## CONSIGNE ÉCRITE A:
Recopiez à l'identique les lignes des entrées comprises entre leur début et la ligne contenant « e do atendimento », bornes incluses, en laissant les images de côté.

## EXTRAIT À LIRE:
┌──
Sans moyens, la Commission de désarmement négocie la réinsertion des chefs de gangs

Les chefs des groupes armés de Cité Soleil, de Martissant, de Grand-Ravine, de Croix-des-Bouquets, de La Saline, de Marchand Dessalines, entre autres, sont actuellement en pourparlers avec la Commission de désarmement et de réinsertion sociale sur la meilleure façon de déposer les armes. Ces chefs de gangs font beaucoup d’exigences. D’ici la semaine prochaine, la commission commencera à récupérer les armes à feu, a confié au Nouvelliste Jean Rebel Dorcénat, membre de cette structure présidentielle.

Pour déposer les armes, Ti Ougan, chef de gang qui contrôle une partie de Cité Soleil, exige, entre autres, la construction dans sa zone d’un centre de formation professionnelle. « Il nous a demandé aussi de parler avec l’équipe de Gabriel (NDLR : un autre chef de gang à Cité Soleil) pour qu’il ne les attaque pas pendant le processus de désarmement. Officiellement, Ti Ougan est prêt à déposer les armes… », a rapporté vendredi au Nouvelliste Jean Rebel Dorcenat, membre de la Commission de désarmement et de réinsertion sociale.
└──
## DONNÉES DE L'EXERCICE:
┌──
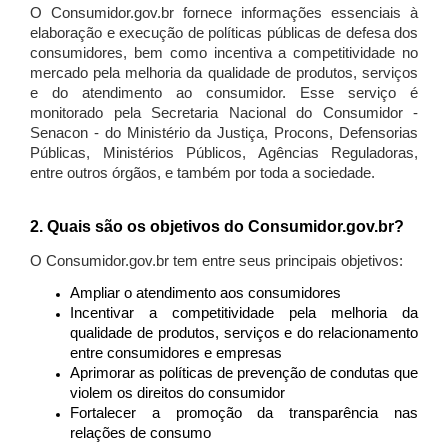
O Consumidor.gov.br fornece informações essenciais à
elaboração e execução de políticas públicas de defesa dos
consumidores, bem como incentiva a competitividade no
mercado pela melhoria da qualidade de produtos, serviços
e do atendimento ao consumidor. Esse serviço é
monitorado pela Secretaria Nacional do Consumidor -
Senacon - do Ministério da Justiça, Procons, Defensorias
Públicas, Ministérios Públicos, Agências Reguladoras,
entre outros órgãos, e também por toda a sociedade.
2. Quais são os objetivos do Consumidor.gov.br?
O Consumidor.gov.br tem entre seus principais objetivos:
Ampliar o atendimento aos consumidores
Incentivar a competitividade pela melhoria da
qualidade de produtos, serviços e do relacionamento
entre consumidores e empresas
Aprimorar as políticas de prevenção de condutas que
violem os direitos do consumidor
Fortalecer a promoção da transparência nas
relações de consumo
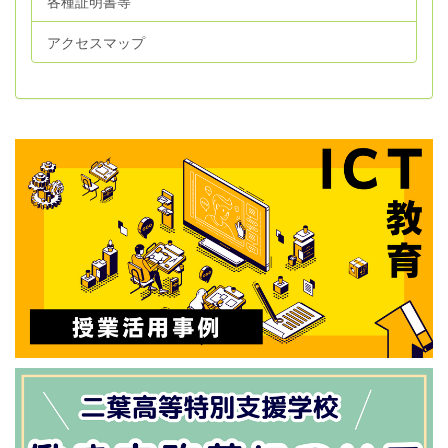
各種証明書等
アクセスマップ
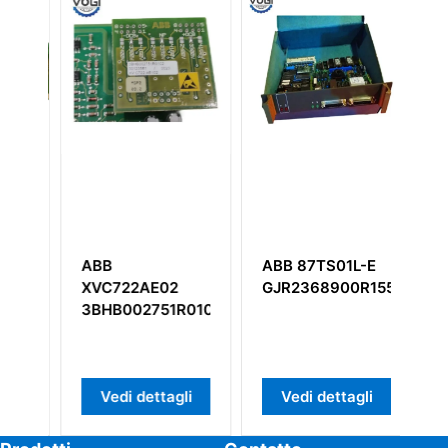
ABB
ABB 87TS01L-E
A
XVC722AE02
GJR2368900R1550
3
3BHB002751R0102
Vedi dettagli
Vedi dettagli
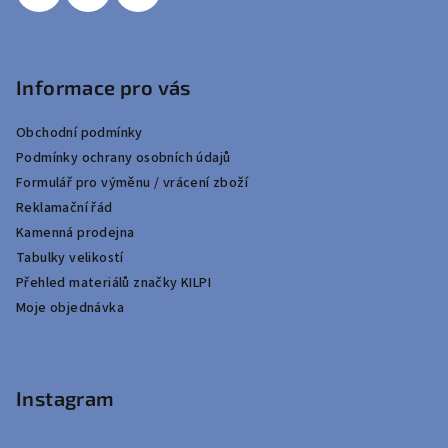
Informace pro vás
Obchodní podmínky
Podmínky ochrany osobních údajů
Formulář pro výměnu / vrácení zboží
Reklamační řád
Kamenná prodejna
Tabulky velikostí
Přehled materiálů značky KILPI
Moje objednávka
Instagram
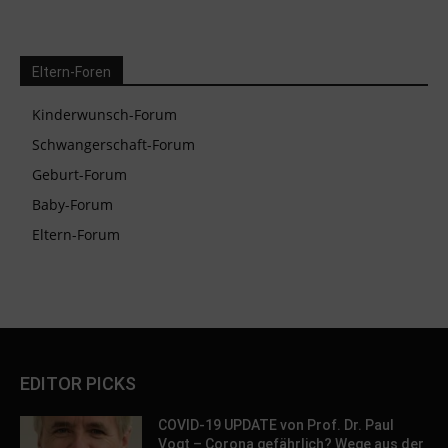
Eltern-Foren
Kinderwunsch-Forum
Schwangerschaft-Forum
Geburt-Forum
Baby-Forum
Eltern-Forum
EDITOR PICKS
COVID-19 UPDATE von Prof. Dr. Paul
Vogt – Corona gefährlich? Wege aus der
└──
## CONSIGNE ÉCRITE B:
Reproduisez fidèlement le passage de l'article sur le désarmement situé entre « Les chefs des » et « cette structure présidentielle. », bornes incluses.

## ZONE DE RÉPONSE A:
O Consumidor.gov.br fornece informações essenciais à
elaboração e execução de políticas públicas de defesa dos
consumidores, bem como incentiva a competitividade no
mercado pela melhoria da qualidade de produtos, serviços
e do atendimento ao consumidor. Esse serviço é

## ZONE DE RÉPONSE B:
Les chefs des groupes armés de Cité Soleil, de Martissant, de Grand-Ravine, de Croix-des-Bouquets, de La Saline, de Marchand Dessalines, entre autres, sont actuellement en pourparlers avec la Commission de désarmement et de réinsertion sociale sur la meilleure façon de déposer les armes. Ces chefs de gangs font beaucoup d’exigences. D’ici la semaine prochaine, la commission commencera à récupérer les armes à feu, a confié au Nouvelliste Jean Rebel Dorcénat, membre de cette structure présidentielle.